Ce choc sur l'emploi n'est pas survenu de manière isolée. Le sentiment des investisseurs s'était déjà amélioré dans l'espoir qu'un engagement diplomatique entre les États-Unis et l'Iran pourrait mettre fin à un conflit vieux de cinq mois, les anticipations d'un rétablissement des approvisionnements énergétiques au Moyen-Orient faisant chuter les prix du pétrole et atténuant les craintes d'inflation. Cette baisse des prix de l'énergie était déterminante : un pétrole moins cher réduit directement les projections d'inflation globale, ce qui rend d'autant plus difficile pour les partisans d'une politique monétaire restrictive au sein de la Fed de justifier un resserrement supplémentaire — un double effet qui a amplifié l'élan haussier pour l'argent métal, tant sur le plan monétaire que géopolitique.
La séance de mercredi avait déjà montré à quelle vitesse l'argent métal peut évoluer lorsque les rendements et le dollar évoluent dans le bon sens, et les données sur l'emploi publiées aujourd'hui ont relancé cette dynamique avec pleine force. Le dollar s'est retrouvé sous pression renouvelée, la réaction positive des marchés actions ayant réduit la demande de liquidités en dollars, l'indice Dollar (DXY) reculant en séance. Le rendement des bons du Trésor à 10 ans se maintenait aux alentours de 4,65 % et celui à 30 ans près de 5,19 %, tous deux peu modifiés après le recul de mercredi, mais la déception sur les créations d'emplois a introduit une pression baissière supplémentaire sur la partie courte de la courbe des taux, réduisant le coût d'opportunité de détenir des actifs sans rendement comme l'argent métal. La toile de fond structurelle plus large — des déficits d'approvisionnement persistants, une demande industrielle en forte hausse portée par les secteurs de l'énergie solaire et des véhicules électriques, ainsi que des flux d'investissement refuge liés aux incertitudes géopolitiques — a fourni le plancher fondamental sous-jacent au mouvement d'aujourd'hui.

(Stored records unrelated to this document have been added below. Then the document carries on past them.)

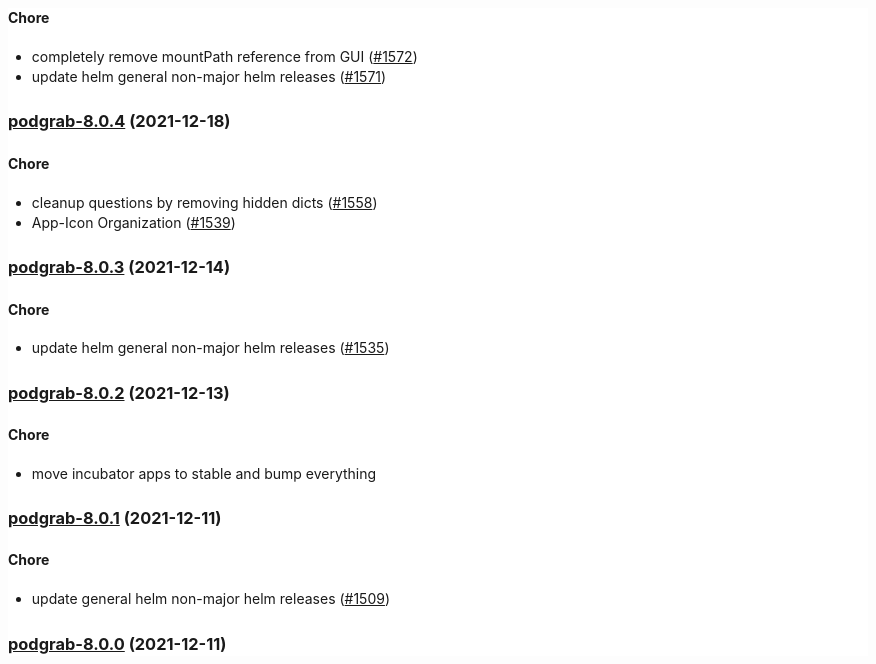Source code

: #### Chore

* completely remove mountPath reference from GUI ([#1572](https://github.com/truecharts/apps/issues/1572))
* update helm general non-major helm releases ([#1571](https://github.com/truecharts/apps/issues/1571))



<a name="podgrab-8.0.4"></a>
### [podgrab-8.0.4](https://github.com/truecharts/apps/compare/podgrab-8.0.3...podgrab-8.0.4) (2021-12-18)

#### Chore

* cleanup questions by removing hidden dicts ([#1558](https://github.com/truecharts/apps/issues/1558))
* App-Icon Organization ([#1539](https://github.com/truecharts/apps/issues/1539))



<a name="podgrab-8.0.3"></a>
### [podgrab-8.0.3](https://github.com/truecharts/apps/compare/podgrab-8.0.2...podgrab-8.0.3) (2021-12-14)

#### Chore

* update helm general non-major helm releases ([#1535](https://github.com/truecharts/apps/issues/1535))



<a name="podgrab-8.0.2"></a>
### [podgrab-8.0.2](https://github.com/truecharts/apps/compare/podgrab-8.0.1...podgrab-8.0.2) (2021-12-13)

#### Chore

* move incubator apps to stable and bump everything



<a name="podgrab-8.0.1"></a>
### [podgrab-8.0.1](https://github.com/truecharts/apps/compare/podgrab-8.0.0...podgrab-8.0.1) (2021-12-11)

#### Chore

* update general helm non-major helm releases ([#1509](https://github.com/truecharts/apps/issues/1509))



<a name="podgrab-8.0.0"></a>
### [podgrab-8.0.0](https://github.com/truecharts/apps/compare/podgrab-7.0.20...podgrab-8.0.0) (2021-12-11)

La convergence de ces forces — un choc sur le marché du travail qui a anéanti les anticipations de hausse des taux, un effondrement des prix du pétrole d'origine géopolitique qui a dissipé les craintes d'inflation, et un affaiblissement du dollar rendant l'argent métal libellé en dollars moins cher pour les acheteurs mondiaux — a créé les conditions d'une envolée de 4,2 % aujourd'hui, depuis un cours de clôture précédent de 61,606 $ jusqu'à un pic intraday de 64,238 $. Le rapport sur l'emploi de vendredi devait toujours trancher entre une reprise du rallye de l'argent métal ou un regain des vendeurs misant sur une hausse des taux en septembre, et les données ont rendu un verdict clair : la ligne de moindre résistance pour l'argent métal est orientée à la hausse.